A test pins the semantics so this cannot regress:

func testRecord_consentUndecided_recordsAnyway() {
    let (s, _, _, _, _, _, store) = makeService(consent: .undecided)
    s.record(Metric.appLaunchToFirstFrame, value: 1_000_000_000,
             tags: Metric.AppLaunchToFirstFrameTags(launchType: .cold))
    XCTAssertEqual(store.snapshot().histogramCount, 1)
}

Commits ea368a8a2 (gap 1) and 414dba729 (gaps 2–4).

What "verified" means

The four fixes were not declared done because the build passed. They were verified at the terminal — the database row, not the registration call. A cold launch of WidgetCraft on a physical device, with a 60-second wait for the snapshot interval, closed the chain:

collector   IngestHistograms status=ok
redpanda    metrics.histogram HW=1
ClickHouse  metrics_histogram:
              metric_name = app_launch_to_first_frame
              metric_count = 1
              metric_sum   = 2.34e9 ns  (~2.34 s cold-launch-to-first-frame)

Constraints worth carrying

Each gap looked connected from where it was edited. The pattern is general:

  • A registered service is not a running one. Lifecycle services must start() inside assemble().

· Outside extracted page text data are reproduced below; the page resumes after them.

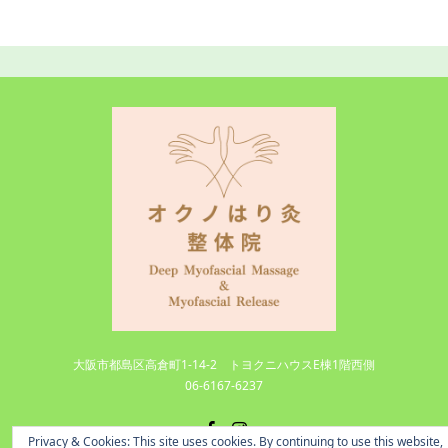
大阪市都島区高倉町1-14-2 トヨクニハウスE棟1階西側
06-6167-6237
Facebook
Instagram
Privacy & Cookies: This site uses cookies. By continuing to use this website,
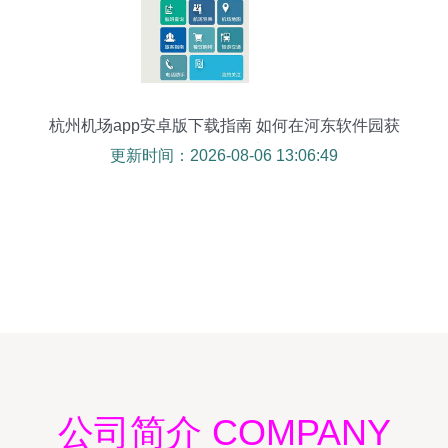
杭州机场app安卓版下载指南 如何在河东软件园获
取2.1.0版本
更新时间：2026-08-06 13:06:49
公司简介 COMPANY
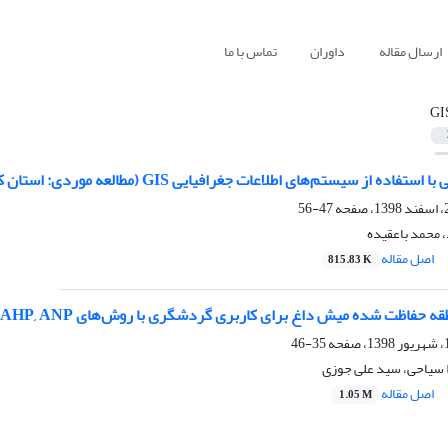
ارسال مقاله
داوران
تماس با ما
GI
فاده از سیستم‌های اطلاعات جغرافیایی GIS (مطالعه موردی: استان کرمانشاه)
47-56
 محمد باعقیده
اصل مقاله
815.83 K
فاظت شده میش داغ برای کاربری گردشگری با روش‌های PROMETTEE, AHP, ANP در محیط GIS
35-46
 سیاحی، سید علی جوزی
اصل مقاله
1.05 M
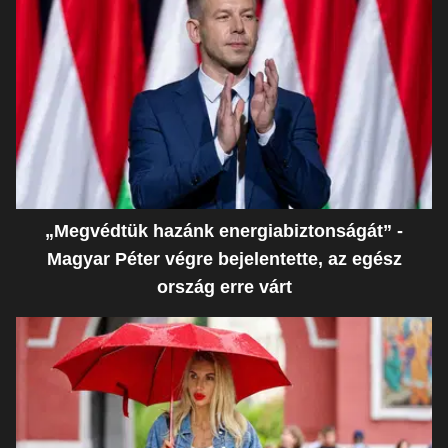
„Megvédtük hazánk energiabiztonságát” -
Magyar Péter végre bejelentette, az egész
ország erre várt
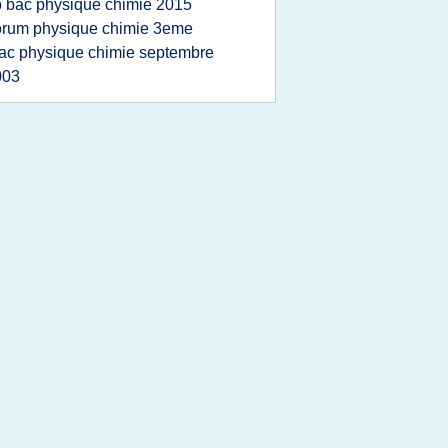
p bac physique chimie 2015
orum physique chimie 3eme
ac physique chimie septembre
003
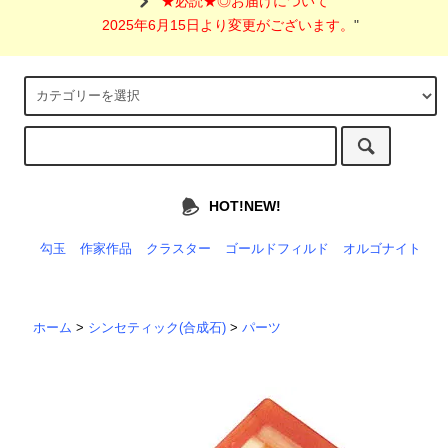
"
★必読★◎お届けについて
2025年6月15日より変更がございます。
"
HOT!NEW!
勾玉
作家作品
クラスター
ゴールドフィルド
オルゴナイト
ホーム
>
シンセティック(合成石)
>
パーツ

Leaving start to the caller creates a half-assembled state — present but dormant — that no compiler catches.
  • Verify at the sink, not the source. "Registered ok" and "no error returned" are not evidence of data flow. The check is the terminal store: ClickHouse rows, redpanda high-watermark > 0. When it reads zero, walk one link back.
  • Convenient defaults plus silent gates conspire. An undecided default landing on an == .granted check drops everything quietly. Decide opt-in vs opt-out explicitly, and make the gate's semantics a test, not a comment.
  • The right pattern was already in the repo. The events reporter started inside its assembly; the metric service did not. A new telemetry service should copy the existing one's lifecycle, link for link, rather than re-deriving it.